*** RECORD EXCERPTS ***

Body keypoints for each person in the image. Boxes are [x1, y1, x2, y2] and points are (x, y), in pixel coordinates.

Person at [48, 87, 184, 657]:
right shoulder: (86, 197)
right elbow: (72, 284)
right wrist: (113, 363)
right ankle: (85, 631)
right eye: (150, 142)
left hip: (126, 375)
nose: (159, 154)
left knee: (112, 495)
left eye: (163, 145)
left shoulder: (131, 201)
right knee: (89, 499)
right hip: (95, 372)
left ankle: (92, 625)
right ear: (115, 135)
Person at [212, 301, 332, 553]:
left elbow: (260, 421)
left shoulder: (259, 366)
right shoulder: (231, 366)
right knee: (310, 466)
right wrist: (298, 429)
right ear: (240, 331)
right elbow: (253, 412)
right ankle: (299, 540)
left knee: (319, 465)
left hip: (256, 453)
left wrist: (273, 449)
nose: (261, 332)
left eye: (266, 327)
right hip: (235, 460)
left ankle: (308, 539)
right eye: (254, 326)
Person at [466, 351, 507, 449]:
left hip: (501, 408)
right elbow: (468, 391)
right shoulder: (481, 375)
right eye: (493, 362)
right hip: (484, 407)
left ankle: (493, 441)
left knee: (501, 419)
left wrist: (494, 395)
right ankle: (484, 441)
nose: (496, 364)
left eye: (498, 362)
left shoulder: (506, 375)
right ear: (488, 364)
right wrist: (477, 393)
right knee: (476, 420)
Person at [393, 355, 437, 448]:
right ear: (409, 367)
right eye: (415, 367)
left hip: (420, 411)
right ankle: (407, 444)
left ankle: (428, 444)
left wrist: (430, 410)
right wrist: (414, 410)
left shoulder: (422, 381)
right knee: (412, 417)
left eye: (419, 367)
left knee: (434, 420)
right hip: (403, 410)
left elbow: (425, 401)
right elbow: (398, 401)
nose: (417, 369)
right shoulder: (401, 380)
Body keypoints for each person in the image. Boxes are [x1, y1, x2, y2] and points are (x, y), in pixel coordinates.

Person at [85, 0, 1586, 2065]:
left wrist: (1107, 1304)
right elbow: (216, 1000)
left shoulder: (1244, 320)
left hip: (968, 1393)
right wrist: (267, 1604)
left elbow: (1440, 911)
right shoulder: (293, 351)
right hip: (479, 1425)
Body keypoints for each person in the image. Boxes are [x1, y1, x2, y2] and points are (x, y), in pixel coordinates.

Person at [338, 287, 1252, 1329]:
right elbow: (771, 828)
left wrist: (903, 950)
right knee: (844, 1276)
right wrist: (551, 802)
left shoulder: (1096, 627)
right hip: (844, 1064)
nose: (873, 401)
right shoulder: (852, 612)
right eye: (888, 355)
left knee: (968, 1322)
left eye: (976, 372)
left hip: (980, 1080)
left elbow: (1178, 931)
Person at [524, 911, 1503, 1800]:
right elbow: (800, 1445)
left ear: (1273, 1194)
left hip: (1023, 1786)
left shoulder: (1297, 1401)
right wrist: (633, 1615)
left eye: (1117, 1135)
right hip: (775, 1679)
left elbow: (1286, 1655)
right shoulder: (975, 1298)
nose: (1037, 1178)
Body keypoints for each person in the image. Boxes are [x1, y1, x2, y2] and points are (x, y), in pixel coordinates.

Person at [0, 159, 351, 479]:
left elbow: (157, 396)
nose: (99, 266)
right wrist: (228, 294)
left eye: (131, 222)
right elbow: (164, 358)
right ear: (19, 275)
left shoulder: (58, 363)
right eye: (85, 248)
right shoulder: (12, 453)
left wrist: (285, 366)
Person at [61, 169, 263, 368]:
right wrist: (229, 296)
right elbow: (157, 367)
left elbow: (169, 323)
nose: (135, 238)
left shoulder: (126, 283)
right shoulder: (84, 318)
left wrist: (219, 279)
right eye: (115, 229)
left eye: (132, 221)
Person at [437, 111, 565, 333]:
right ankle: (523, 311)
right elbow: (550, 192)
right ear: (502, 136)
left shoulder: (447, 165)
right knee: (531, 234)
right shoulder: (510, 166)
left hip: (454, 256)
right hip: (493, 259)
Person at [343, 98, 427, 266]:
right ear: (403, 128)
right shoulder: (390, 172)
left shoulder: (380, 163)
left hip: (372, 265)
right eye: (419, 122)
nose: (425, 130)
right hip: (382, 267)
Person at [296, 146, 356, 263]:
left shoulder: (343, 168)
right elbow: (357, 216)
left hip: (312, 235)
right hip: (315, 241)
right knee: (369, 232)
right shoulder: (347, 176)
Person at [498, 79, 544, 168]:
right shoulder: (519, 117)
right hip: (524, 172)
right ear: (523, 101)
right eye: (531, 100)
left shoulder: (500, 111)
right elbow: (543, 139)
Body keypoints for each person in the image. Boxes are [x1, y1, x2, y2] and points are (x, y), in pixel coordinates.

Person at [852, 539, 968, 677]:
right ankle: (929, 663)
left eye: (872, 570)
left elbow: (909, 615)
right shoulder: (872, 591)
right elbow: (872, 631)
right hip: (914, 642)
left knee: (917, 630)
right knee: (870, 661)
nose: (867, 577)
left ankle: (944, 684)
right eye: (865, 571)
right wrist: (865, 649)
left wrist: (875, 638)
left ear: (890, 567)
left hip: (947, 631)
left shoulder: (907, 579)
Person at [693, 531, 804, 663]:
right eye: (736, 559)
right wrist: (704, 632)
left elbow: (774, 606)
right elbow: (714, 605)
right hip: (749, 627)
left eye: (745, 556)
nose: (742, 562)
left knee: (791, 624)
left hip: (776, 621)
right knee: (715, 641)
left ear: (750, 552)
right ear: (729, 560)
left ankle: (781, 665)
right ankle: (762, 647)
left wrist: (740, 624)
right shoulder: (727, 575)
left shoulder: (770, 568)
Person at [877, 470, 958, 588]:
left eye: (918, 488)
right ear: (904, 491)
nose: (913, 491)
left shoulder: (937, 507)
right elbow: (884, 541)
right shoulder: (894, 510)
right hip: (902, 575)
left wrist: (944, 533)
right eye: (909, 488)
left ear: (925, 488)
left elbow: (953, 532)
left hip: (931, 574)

*** End of RECORD EXCERPTS ***

PROBLEM DESCRIPTION: Of the entries above, transcribe exactly those lines that fall between the line containing "left wrist: (273, 449)" and the line containing "left eye: (498, 362)", together with those two lines.

YOUR RESPONSE:
left wrist: (273, 449)
nose: (261, 332)
left eye: (266, 327)
right hip: (235, 460)
left ankle: (308, 539)
right eye: (254, 326)
Person at [466, 351, 507, 449]:
left hip: (501, 408)
right elbow: (468, 391)
right shoulder: (481, 375)
right eye: (493, 362)
right hip: (484, 407)
left ankle: (493, 441)
left knee: (501, 419)
left wrist: (494, 395)
right ankle: (484, 441)
nose: (496, 364)
left eye: (498, 362)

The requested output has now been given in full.